Write out the given information and the required rate in terms of derivatives.
If no equation is given, write an equation that relates the various quantities of the problem.
Implicitly differentiate both sides of the equation with respect to time.
If necessary, use the information given to eliminate variables from the original equation with substitution.
Solve for the unknown rate.

Air is being pumped into a spherical balloon so that it volume increases at a rate of 100 cm$^3$/s.
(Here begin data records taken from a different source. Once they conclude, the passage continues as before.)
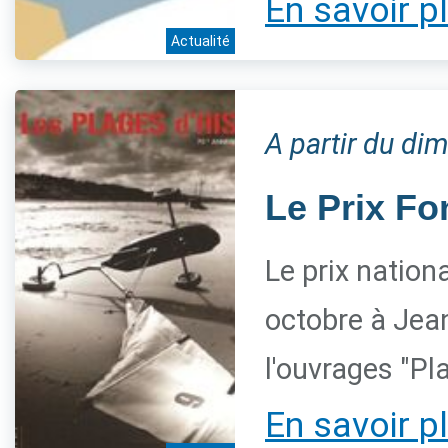
En savoir p
Actualité
A partir du d
Le Prix Fo
Le prix nation
octobre à Jean
l'ouvrages "Pl
En savoir p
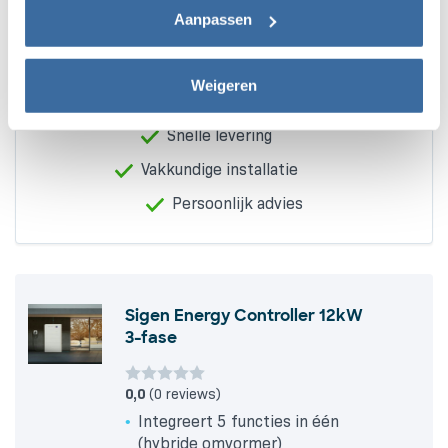
deze gegevens en dit later aanpassen via het icoon
(€ 2.121,00 excl BTW)
Aanpassen
linksonder of het
privacybeleid
.
Weigeren
Alleen A-merken
Snelle levering
Vakkundige installatie
Persoonlijk advies
Sigen Energy Controller 12kW
3-fase
0,0
(0 reviews)
Integreert 5 functies in één
(hybride omvormer)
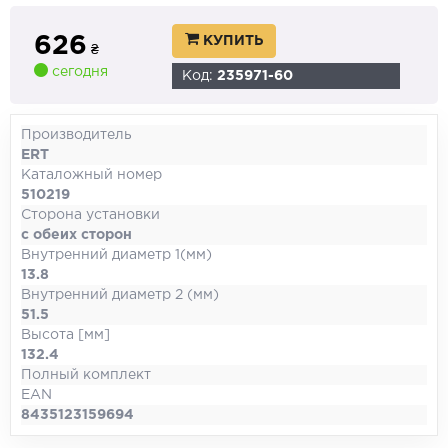
626
КУПИТЬ
₴
сегодня
Код:
235971-60
Производитель
ERT
Каталожный номер
510219
Сторона установки
с обеих сторон
Внутренний диаметр 1(мм)
13.8
Внутренний диаметр 2 (мм)
51.5
Высота [мм]
132.4
Полный комплект
EAN
8435123159694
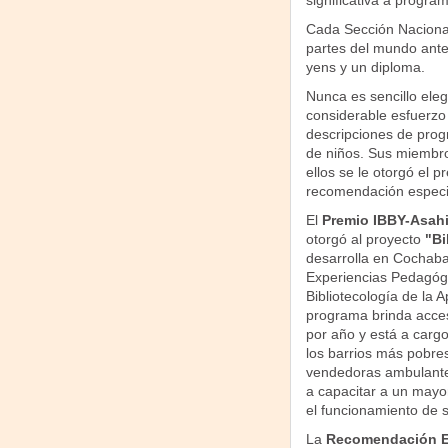
significativa a progra
Cada Sección Naciona
partes del mundo ante 
yens y un diploma.
Nunca es sencillo ele
considerable esfuerzo
descripciones de prog
de niños. Sus miembro
ellos se le otorgó el 
recomendación especial
El
Premio IBBY-Asahi
otorgó al proyecto
"Bi
desarrolla en Cochabam
Experiencias Pedagógi
Bibliotecología de la 
programa brinda acceso
por año y está a cargo
los barrios más pobres
vendedoras ambulante
a capacitar a un mayo
el funcionamiento de s
La
Recomendación E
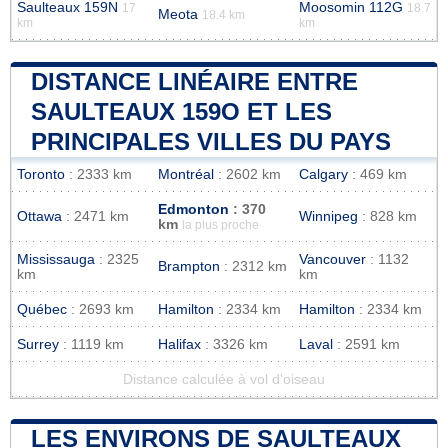
Saulteaux 159N
Moosomin 112G
17
18.7
Meota
18.4 km
km
km
DISTANCE LINÉAIRE ENTRE
SAULTEAUX 159O ET LES
PRINCIPALES VILLES DU PAYS
Toronto
: 2333 km
Montréal
: 2602 km
Calgary
: 469 km
Edmonton
: 370
Ottawa
: 2471 km
Winnipeg
: 828 km
km
la plus proche
Mississauga
: 2325
Vancouver
: 1132
Brampton
: 2312 km
km
km
Québec
: 2693 km
Hamilton
: 2334 km
Hamilton
: 2334 km
Surrey
: 1119 km
Halifax
: 3326 km
Laval
: 2591 km
Distance calculée à vol d'oiseau
LES ENVIRONS DE SAULTEAUX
How fast is the radius of the balloon increasing when the diameter is 50 cm?

When the diameter of a spherical tumor is 16mm it is growing at a rate of 0.4 mm a day. How fast is the volume of the tumor changing at that time?

At a distance of 4000 feet from the launch site, a spectator is observing a rocket being launched. If the rocket lifts off vertically and is rising at a speed of 600 feet/second when it is at an altitude of 3000 feet, how fast is the distance between the rocket and the spectator changing at that instant?